Sunday, January 27, 2013

Review "Chilling Tales of Horror" by Pedro Redriguez


Chilling Tales of Horror

 Dark Graphic Short Stories by Pedro Rodriguez
ISBN-13: 978-0-7660-4085-4

Few things go better together than scary stories and graphic novels.  Pedro Rodriguez leads you on a tour of some of the great horror stories that often serve as horror motifs today.  The Hand takes on the revenge of the disembodied hand.  Sir Dominick's Bargain is one of the origins of the deal with the devil motif.   The Vampire by John William Polidori introduces the free wheeling lifestyle of the vampire.  The book also includes short tales from Robert Louis Stevenson, Edgar Alan Poe and others.
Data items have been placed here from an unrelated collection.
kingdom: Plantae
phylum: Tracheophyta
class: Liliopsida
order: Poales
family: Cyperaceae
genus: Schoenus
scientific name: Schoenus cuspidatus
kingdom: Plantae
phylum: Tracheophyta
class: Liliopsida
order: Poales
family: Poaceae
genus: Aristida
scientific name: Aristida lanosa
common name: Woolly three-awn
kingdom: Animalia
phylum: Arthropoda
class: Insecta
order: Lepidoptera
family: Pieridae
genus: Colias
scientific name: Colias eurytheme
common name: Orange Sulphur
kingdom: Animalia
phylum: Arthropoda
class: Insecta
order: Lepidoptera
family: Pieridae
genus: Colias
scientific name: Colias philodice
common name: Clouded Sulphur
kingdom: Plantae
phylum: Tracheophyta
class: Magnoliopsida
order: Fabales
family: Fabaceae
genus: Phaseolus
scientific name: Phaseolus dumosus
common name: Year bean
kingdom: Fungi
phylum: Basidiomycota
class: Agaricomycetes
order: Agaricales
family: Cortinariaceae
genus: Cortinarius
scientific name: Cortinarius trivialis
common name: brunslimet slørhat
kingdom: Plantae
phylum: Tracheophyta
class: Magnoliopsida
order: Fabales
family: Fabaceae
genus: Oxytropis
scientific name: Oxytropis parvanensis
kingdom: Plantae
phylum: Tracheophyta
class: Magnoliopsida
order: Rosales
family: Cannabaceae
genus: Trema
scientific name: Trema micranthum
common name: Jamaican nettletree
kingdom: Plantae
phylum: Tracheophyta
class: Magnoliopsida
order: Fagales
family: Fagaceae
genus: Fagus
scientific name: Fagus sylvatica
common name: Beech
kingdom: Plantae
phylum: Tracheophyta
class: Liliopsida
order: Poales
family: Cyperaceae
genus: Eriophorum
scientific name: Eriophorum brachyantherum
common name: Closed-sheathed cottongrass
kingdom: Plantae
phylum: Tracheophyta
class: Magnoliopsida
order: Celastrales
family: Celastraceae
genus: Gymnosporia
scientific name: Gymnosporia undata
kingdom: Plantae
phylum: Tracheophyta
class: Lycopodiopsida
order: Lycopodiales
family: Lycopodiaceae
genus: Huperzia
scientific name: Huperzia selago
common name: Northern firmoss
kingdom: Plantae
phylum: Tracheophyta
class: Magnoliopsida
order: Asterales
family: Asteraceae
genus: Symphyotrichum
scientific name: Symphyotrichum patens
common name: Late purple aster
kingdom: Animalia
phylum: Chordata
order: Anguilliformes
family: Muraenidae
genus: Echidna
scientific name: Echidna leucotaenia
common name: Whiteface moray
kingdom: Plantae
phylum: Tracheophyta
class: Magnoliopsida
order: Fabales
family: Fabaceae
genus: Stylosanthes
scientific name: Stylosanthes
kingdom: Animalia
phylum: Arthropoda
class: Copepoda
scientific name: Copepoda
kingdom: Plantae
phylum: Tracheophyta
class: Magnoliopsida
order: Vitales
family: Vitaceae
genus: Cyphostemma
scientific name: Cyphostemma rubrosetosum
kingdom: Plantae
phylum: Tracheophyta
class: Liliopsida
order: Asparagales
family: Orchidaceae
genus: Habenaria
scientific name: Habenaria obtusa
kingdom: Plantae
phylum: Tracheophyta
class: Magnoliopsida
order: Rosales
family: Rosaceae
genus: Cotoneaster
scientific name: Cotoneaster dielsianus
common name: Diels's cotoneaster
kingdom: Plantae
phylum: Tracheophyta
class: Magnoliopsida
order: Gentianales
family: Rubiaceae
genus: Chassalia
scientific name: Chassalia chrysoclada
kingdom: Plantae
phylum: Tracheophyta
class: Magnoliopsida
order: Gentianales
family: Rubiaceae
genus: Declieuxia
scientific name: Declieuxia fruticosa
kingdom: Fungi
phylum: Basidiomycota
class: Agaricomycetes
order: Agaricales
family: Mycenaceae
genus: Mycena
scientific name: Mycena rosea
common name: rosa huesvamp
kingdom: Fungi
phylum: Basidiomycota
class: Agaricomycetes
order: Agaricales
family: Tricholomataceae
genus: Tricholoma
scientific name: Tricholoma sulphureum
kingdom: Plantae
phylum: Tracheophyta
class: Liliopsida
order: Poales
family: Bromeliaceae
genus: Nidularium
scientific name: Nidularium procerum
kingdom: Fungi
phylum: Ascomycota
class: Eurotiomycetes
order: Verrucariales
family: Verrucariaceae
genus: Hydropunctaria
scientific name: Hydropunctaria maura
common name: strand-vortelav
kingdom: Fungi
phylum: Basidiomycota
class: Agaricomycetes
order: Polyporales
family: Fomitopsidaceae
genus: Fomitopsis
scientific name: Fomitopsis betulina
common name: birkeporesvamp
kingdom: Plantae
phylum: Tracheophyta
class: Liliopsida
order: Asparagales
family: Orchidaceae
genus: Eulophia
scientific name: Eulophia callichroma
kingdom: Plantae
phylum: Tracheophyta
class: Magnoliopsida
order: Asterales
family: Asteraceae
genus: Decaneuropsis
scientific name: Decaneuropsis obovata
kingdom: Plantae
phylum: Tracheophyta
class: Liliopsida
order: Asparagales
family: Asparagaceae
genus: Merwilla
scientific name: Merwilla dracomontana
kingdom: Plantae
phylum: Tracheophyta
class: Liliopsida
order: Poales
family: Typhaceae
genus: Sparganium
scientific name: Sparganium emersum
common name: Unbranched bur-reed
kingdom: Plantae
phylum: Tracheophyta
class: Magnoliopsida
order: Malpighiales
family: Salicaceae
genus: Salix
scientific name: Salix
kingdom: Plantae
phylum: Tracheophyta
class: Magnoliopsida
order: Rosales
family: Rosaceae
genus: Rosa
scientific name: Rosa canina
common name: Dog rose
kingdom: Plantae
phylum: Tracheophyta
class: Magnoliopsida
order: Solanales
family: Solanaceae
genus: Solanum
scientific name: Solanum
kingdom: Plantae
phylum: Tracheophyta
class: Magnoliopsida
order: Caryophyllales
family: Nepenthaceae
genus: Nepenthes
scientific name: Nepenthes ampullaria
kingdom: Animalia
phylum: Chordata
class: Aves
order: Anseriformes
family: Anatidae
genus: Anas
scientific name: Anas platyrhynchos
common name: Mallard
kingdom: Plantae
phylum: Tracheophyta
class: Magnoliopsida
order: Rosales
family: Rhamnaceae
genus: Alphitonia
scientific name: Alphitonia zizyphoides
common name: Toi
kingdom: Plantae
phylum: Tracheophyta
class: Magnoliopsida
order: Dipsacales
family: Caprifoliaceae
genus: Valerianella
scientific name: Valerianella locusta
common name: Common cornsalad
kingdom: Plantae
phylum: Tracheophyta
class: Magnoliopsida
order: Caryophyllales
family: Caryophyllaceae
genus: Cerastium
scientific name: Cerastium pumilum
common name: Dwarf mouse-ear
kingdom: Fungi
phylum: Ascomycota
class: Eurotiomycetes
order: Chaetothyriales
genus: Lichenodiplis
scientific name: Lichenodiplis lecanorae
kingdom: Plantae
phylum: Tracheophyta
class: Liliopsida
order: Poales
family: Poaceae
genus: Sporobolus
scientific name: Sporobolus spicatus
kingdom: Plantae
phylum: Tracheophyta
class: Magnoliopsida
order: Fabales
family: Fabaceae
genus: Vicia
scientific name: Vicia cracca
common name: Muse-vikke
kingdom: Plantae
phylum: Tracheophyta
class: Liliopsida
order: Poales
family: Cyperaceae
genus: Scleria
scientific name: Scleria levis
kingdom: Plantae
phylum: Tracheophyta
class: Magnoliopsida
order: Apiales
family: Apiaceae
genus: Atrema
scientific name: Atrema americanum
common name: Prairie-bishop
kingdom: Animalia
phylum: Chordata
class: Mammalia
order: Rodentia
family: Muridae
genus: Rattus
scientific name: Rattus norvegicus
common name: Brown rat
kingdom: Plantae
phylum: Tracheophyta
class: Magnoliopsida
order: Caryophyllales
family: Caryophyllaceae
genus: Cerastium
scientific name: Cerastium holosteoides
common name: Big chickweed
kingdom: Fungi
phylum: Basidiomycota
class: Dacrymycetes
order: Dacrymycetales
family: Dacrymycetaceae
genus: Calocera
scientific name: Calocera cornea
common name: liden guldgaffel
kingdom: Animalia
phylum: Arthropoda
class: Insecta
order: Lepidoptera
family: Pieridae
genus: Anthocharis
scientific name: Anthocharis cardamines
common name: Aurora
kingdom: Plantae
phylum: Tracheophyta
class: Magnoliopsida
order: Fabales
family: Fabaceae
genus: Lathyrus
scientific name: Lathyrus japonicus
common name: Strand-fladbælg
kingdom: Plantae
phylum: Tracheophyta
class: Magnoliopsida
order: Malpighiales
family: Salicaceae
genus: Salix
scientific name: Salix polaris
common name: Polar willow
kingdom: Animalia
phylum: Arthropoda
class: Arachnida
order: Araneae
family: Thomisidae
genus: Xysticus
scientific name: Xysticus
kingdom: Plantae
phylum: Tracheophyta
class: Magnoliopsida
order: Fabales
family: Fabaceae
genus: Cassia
The book gives the reader a broad introduction to the field of Gothic horror, a genre to which middle school readers naturally gravitate.  Brief biographies of each author are included, which allows for the reader to further explore the writings of the authors.  

Parents will appreciate that this is graphic horror written in a PG style.  It is a relatively safe read for all students fifth grade and up.  One seldom sees violence or gore, but only the aftermath.  It is creepy, not necessarily creepy.  It is a great use of the graphic novel to introduce a great  literary genre.

Pedro Rodriguez tells the stories with contemporary language and art, yet capturing the period in word and art.  The one critique that I would have of this work concerns the inking and lettering of the book.  

If my memory serves me right, the original graphic novels were created by a blind writer and illustrator who sought to use the combination of words and pictures to tell a tale.  Oddly enough, this book, like many graphic novels are actually made harder to read for the visually impaired and learning disabled, by using all capital letters, using thick blocky fonts and cramming the text into conversation bubbles.

This is not a fault of this work alone, but it is common within the genre.  These things are not only a problem for the visually impaired, but also for those with learning disabilities.  Thus, they do not work as well as one would like for encouraging the reluctant reader.

This critique noted, the book is a must have for public and school libraries.  It is part of a Dark Graphic Novel series that includes a book of stories from Edgar Alan Poe and a graphic novelization of Mary Shelley's Frankenstein.